- Data rows
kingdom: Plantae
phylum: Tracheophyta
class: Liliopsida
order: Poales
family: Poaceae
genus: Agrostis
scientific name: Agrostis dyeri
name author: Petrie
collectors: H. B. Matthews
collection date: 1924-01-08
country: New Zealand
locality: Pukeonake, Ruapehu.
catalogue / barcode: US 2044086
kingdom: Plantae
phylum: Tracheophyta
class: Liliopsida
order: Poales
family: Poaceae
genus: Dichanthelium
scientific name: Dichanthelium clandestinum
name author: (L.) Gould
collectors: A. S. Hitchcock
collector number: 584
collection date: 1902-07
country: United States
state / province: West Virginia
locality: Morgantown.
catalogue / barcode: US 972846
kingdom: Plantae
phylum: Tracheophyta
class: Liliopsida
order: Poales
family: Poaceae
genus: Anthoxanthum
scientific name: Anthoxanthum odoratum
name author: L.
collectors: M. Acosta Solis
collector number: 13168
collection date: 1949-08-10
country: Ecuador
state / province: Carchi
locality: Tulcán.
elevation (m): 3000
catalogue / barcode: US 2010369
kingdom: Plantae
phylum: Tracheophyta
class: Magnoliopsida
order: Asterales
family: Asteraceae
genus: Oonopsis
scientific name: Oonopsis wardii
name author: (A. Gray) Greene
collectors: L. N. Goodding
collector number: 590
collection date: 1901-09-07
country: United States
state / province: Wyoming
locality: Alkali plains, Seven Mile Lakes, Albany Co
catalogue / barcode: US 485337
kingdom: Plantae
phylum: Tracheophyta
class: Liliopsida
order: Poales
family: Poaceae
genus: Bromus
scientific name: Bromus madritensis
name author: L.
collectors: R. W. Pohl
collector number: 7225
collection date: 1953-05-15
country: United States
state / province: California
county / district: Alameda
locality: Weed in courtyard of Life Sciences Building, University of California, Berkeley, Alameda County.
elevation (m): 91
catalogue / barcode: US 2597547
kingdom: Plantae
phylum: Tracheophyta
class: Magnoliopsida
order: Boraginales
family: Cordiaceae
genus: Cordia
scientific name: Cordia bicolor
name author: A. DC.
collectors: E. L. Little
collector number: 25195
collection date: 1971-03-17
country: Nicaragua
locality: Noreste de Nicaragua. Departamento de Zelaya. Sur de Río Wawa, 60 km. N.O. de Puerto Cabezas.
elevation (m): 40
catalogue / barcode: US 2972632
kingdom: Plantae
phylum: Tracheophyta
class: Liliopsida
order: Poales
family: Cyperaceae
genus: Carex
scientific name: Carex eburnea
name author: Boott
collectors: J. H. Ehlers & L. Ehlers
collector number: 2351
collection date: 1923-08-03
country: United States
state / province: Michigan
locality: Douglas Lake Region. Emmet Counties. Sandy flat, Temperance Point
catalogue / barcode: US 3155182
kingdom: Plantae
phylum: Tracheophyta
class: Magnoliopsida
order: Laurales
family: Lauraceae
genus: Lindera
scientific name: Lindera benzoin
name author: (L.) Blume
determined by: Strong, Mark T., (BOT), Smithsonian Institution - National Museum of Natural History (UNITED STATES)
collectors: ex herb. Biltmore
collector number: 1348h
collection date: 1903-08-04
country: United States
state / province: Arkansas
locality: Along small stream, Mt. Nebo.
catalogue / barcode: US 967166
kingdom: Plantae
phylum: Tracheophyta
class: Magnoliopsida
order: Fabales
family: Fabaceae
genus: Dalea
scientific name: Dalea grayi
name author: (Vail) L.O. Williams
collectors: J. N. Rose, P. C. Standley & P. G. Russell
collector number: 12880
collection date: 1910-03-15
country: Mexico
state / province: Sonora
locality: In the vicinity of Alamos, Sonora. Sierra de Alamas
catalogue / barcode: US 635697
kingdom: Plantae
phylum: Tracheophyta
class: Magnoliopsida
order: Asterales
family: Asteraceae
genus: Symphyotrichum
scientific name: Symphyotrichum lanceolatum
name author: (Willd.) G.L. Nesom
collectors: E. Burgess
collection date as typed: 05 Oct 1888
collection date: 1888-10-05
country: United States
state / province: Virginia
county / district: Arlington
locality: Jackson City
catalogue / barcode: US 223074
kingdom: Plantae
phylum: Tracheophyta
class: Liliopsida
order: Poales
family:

- To do
Reproduce all the records above, switching every occurrence of "collectors" for "collected by" and leaving everything else unchanged.

- Solution to this problem
kingdom: Plantae
phylum: Tracheophyta
class: Liliopsida
order: Poales
family: Poaceae
genus: Agrostis
scientific name: Agrostis dyeri
name author: Petrie
collected by: H. B. Matthews
collection date: 1924-01-08
country: New Zealand
locality: Pukeonake, Ruapehu.
catalogue / barcode: US 2044086
kingdom: Plantae
phylum: Tracheophyta
class: Liliopsida
order: Poales
family: Poaceae
genus: Dichanthelium
scientific name: Dichanthelium clandestinum
name author: (L.) Gould
collected by: A. S. Hitchcock
collector number: 584
collection date: 1902-07
country: United States
state / province: West Virginia
locality: Morgantown.
catalogue / barcode: US 972846
kingdom: Plantae
phylum: Tracheophyta
class: Liliopsida
order: Poales
family: Poaceae
genus: Anthoxanthum
scientific name: Anthoxanthum odoratum
name author: L.
collected by: M. Acosta Solis
collector number: 13168
collection date: 1949-08-10
country: Ecuador
state / province: Carchi
locality: Tulcán.
elevation (m): 3000
catalogue / barcode: US 2010369
kingdom: Plantae
phylum: Tracheophyta
class: Magnoliopsida
order: Asterales
family: Asteraceae
genus: Oonopsis
scientific name: Oonopsis wardii
name author: (A. Gray) Greene
collected by: L. N. Goodding
collector number: 590
collection date: 1901-09-07
country: United States
state / province: Wyoming
locality: Alkali plains, Seven Mile Lakes, Albany Co
catalogue / barcode: US 485337
kingdom: Plantae
phylum: Tracheophyta
class: Liliopsida
order: Poales
family: Poaceae
genus: Bromus
scientific name: Bromus madritensis
name author: L.
collected by: R. W. Pohl
collector number: 7225
collection date: 1953-05-15
country: United States
state / province: California
county / district: Alameda
locality: Weed in courtyard of Life Sciences Building, University of California, Berkeley, Alameda County.
elevation (m): 91
catalogue / barcode: US 2597547
kingdom: Plantae
phylum: Tracheophyta
class: Magnoliopsida
order: Boraginales
family: Cordiaceae
genus: Cordia
scientific name: Cordia bicolor
name author: A. DC.
collected by: E. L. Little
collector number: 25195
collection date: 1971-03-17
country: Nicaragua
locality: Noreste de Nicaragua. Departamento de Zelaya. Sur de Río Wawa, 60 km. N.O. de Puerto Cabezas.
elevation (m): 40
catalogue / barcode: US 2972632
kingdom: Plantae
phylum: Tracheophyta
class: Liliopsida
order: Poales
family: Cyperaceae
genus: Carex
scientific name: Carex eburnea
name author: Boott
collected by: J. H. Ehlers & L. Ehlers
collector number: 2351
collection date: 1923-08-03
country: United States
state / province: Michigan
locality: Douglas Lake Region. Emmet Counties. Sandy flat, Temperance Point
catalogue / barcode: US 3155182
kingdom: Plantae
phylum: Tracheophyta
class: Magnoliopsida
order: Laurales
family: Lauraceae
genus: Lindera
scientific name: Lindera benzoin
name author: (L.) Blume
determined by: Strong, Mark T., (BOT), Smithsonian Institution - National Museum of Natural History (UNITED STATES)
collected by: ex herb. Biltmore
collector number: 1348h
collection date: 1903-08-04
country: United States
state / province: Arkansas
locality: Along small stream, Mt. Nebo.
catalogue / barcode: US 967166
kingdom: Plantae
phylum: Tracheophyta
class: Magnoliopsida
order: Fabales
family: Fabaceae
genus: Dalea
scientific name: Dalea grayi
name author: (Vail) L.O. Williams
collected by: J. N. Rose, P. C. Standley & P. G. Russell
collector number: 12880
collection date: 1910-03-15
country: Mexico
state / province: Sonora
locality: In the vicinity of Alamos, Sonora. Sierra de Alamas
catalogue / barcode: US 635697
kingdom: Plantae
phylum: Tracheophyta
class: Magnoliopsida
order: Asterales
family: Asteraceae
genus: Symphyotrichum
scientific name: Symphyotrichum lanceolatum
name author: (Willd.) G.L. Nesom
collected by: E. Burgess
collection date as typed: 05 Oct 1888
collection date: 1888-10-05
country: United States
state / province: Virginia
county / district: Arlington
locality: Jackson City
catalogue / barcode: US 223074
kingdom: Plantae
phylum: Tracheophyta
class: Liliopsida
order: Poales
family:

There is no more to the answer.